* _Text extract_
• • • • •
Each of my kids hold a special place in my heart. My relationship with each is unique and special. The younger kids think that the way I treat Phoenix is a reflection of her being my favorite, but they can’t see that the way I treat her is really a reflection of how she treats me and how she treats her own life.

This girl. She is responsible, always does her very best, isn’t afraid of a challenge. She’s passionate, she’s fun, she’s funny. Phoenix is confident and beautiful. I love that she can dress up, and put her make up on, but that she is also fine wearing camo hunting gear and a naked face. She’ll kill a buck, and study to preserve wildlife. She’ll paint her toes, and catch a snake. She’ll read and write, and binge watch Netflix. And nothing is more important to her than family. When I ask her to do something… she does it. Sometimes she isn’t smiling. But she just gets it done. She is very honest. She makes choices for what she believes is best for her life and she talks to me about it… even when I disagree with her choices. I respect her for that. It makes me trust her more.

I gave kudos to Alexis for reading my blog. Phoenix reads it too.
• • • • •
* _Directions for this task_
From the passage about Phoenix, extract the stretch from "This girl. She" through "trust her more." word for word.

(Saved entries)
• • • • •
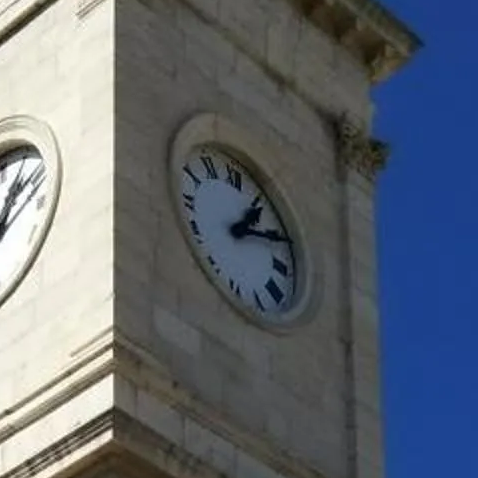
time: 1:11
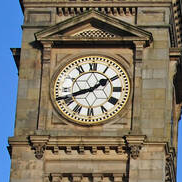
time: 1:41
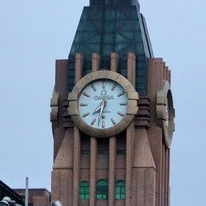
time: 7:32
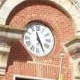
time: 11:25
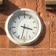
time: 3:32
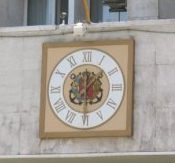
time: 12:07
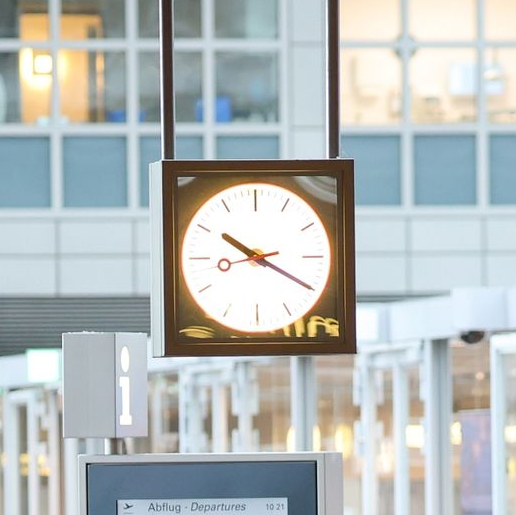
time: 10:19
• • • • •
* _Answer to this problem_
This girl. She is responsible, always does her very best, isn’t afraid of a challenge. She’s passionate, she’s fun, she’s funny. Phoenix is confident and beautiful. I love that she can dress up, and put her make up on, but that she is also fine wearing camo hunting gear and a naked face. She’ll kill a buck, and study to preserve wildlife. She’ll paint her toes, and catch a snake. She’ll read and write, and binge watch Netflix. And nothing is more important to her than family. When I ask her to do something… she does it. Sometimes she isn’t smiling. But she just gets it done. She is very honest. She makes choices for what she believes is best for her life and she talks to me about it… even when I disagree with her choices. I respect her for that. It makes me trust her more.